Постановщиком праздника стал известный художник и не менее известный якобинец Жак-Луи Давид. Робеспьер, возглавивший торжества, в своей речи говорил о том, что этот день должен объединить всех французов. Это произвело впечатление даже на тех, кто не разделял его взгляды. Многие были введены в заблуждение относительно дальнейших намерений Неподкупного. Правда, принятый два дня спустя декрет о Великом терроре быстро рассеял возникшие было иллюзии.
Расширение террора, от которого не был застрахован ни один француз, было серьезнейшим просчетом Робеспьера и его единомышленников — Кутона и Сен-Жюста. С ослаблением внешней угрозы после побед революционных армий выявились глубокие разногласия в отношении экономической политики правительства Робеспьера, в особенности по вопросу о «всеобщем максимуме». Явные и скрытые противники Робеспьера в Конвенте, включая и многих монтаньяров, начали готовить смещение Неподкупного, который в это время обнаружил удивительную близорукость, а после триумфа на празднике Верховного Существа вообще впал в трудно объяснимую апатию. Несколько недель он не появлялся в Комитете общественного спасения и даже в Конвенте. Из летаргического состояния его не вывели даже две попытки покушения, предпринятые безработным Анри Ладмира и двадцатилетней парижанкой Сесиль Рено, вооруженной двумя ножами. Расследование показало, что это были террористы-одиночки. Разумеется, они были отправлены на гильотину.

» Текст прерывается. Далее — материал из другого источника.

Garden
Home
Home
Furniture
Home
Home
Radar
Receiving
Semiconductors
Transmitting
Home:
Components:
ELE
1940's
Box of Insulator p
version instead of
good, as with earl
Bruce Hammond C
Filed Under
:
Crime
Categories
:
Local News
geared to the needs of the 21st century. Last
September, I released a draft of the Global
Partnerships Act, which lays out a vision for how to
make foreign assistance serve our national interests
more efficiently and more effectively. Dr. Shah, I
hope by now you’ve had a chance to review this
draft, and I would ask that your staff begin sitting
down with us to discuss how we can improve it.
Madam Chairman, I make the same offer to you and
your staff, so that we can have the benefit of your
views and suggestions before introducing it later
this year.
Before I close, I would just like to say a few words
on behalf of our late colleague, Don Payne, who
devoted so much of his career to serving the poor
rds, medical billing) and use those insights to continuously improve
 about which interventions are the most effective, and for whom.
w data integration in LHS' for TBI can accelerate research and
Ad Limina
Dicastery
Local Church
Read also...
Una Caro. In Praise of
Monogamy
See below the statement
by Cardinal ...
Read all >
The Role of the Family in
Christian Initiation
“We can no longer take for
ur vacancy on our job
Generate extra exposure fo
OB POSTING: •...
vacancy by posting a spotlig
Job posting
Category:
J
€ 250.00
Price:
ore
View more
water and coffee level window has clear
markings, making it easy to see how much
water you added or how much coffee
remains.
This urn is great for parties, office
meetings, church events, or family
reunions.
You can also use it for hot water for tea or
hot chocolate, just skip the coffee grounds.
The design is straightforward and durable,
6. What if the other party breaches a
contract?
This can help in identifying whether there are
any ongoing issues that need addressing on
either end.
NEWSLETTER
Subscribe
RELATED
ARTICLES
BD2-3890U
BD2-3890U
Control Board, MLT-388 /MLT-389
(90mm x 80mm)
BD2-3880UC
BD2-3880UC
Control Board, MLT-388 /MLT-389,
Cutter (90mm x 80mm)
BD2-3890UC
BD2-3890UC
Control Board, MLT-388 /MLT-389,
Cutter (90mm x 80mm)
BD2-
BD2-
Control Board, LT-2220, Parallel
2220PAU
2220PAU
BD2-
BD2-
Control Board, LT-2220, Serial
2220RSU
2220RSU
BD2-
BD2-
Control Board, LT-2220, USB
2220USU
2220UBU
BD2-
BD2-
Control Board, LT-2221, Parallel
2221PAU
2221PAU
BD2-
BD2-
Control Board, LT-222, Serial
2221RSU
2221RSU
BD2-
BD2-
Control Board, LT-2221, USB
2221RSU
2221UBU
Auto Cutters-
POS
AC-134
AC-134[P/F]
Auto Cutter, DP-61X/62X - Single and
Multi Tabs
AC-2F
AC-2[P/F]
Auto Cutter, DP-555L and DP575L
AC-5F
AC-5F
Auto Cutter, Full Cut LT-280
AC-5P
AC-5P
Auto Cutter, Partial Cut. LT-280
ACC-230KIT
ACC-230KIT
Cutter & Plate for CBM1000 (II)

26 июля (8 термидора по революционному календарю) Робеспьер неожиданно явился в Конвент и выступил с резкими обвинениями по адресу «врагов революции», не назвав, правда, их имен. Это прозвучало как явная угроза, побудив заговорщиков поспешить с переворотом.
Заговор объединил самые разные политические силы — от вчерашних «бешеных» и уцелевших эбертистов до дантонистов и представителей «болота». Оправданием для них стала идея «спасения Республики от тирана» и возвращение Конвенту его суверенных прав в управлении страной.
На завершающей стадии подготовки заговора кто-то распространил по городу провокационный слух: Робеспьер намеревается освободить из-под ареста в Консьержери пятнадцатилетнюю Марию-Терезию Шарлотту, дочь казненного Людовика XVI, чтобы (!) жениться на ней. Очевидная нелепость подобного слуха тем не менее на многих произвела впечатление. Против Неподкупного, превратившегося в «тирана», его противники умело обратили и бредовые заявления сумасшедшей старухи Катрин Тео, которая еще в середине июня объявила себя Девой Марией, а Робеспьера — своим сыном. Парижане хорошо помнили недавнее торжество на Марсовом поле, где Робеспьер публично поклонялся Верховному Существу. Уж не возомнил ли он себя сыном Творца? И не манипулирует ли сам Неподкупный безумной Катрин Тео?.. Все это не могло не настораживать «благоразумных» граждан, втайне мечтавших избавиться от «тирана».
27 июля (9 термидора) депутаты-заговорщики устроили в Конвенте обструкцию Робеспьеру и Сен-Жюсту, не дав им выступить с трибуны. Самые невероятные, зачастую взаимоисключающие обвинения посыпались на них как из рога изобилия. Эта словесная вакханалия могла бы продолжаться еще неопределенно долго, если бы один из депутатов (Луше), ничем себя прежде не проявивший, не предложил немедленно арестовать весь «триумвират» — Робеспьера, Сен-Жюста и Кутона.
Под крики «Vive la République!» депутаты единогласно проголосовали за это предложение. Перед лицом столь редкого единодушия Робеспьер мрачно произнес: «Республика погибла. Настало царство разбойников». Робеспьер-младший заявил, что желает разделить участь старшего брата, после чего оба они были арестованы.
Казалось, что заговор успешно завершился. Но пока еще это было не так. Когда Робеспьера доставили в тюрьму Люксембург, ее опешивший начальник с испугу отказался его принять. Неподкупный и его брат поспешили этим воспользоваться и укрылись в Ратуше. Однако, оказавшись в безопасности, Робеспьер почему-то ничего не предпринял для организации сопротивления мятежникам. Он продолжал бездействовать, вызывая удивление своих сторонников.
Тем временем известие о событиях в Конвенте быстро распространилось по Парижу, вызвав всеобщее смятение. Коммуна и мэрия призвали парижан к восстанию. Термидорианский Конвент, со своей стороны, разослал директивы о соблюдении порядка и вызвал Национальную гвардию для своей защиты. Национальные гвардейцы были обескуражены арестом своего командира, генерала Анрио, и назначением нового — Поля Барраса, члена Конвента. Они еще не знали, что их новый командующий — активный участник заговора. Именно его решимость и определила конечную победу термидорианцев.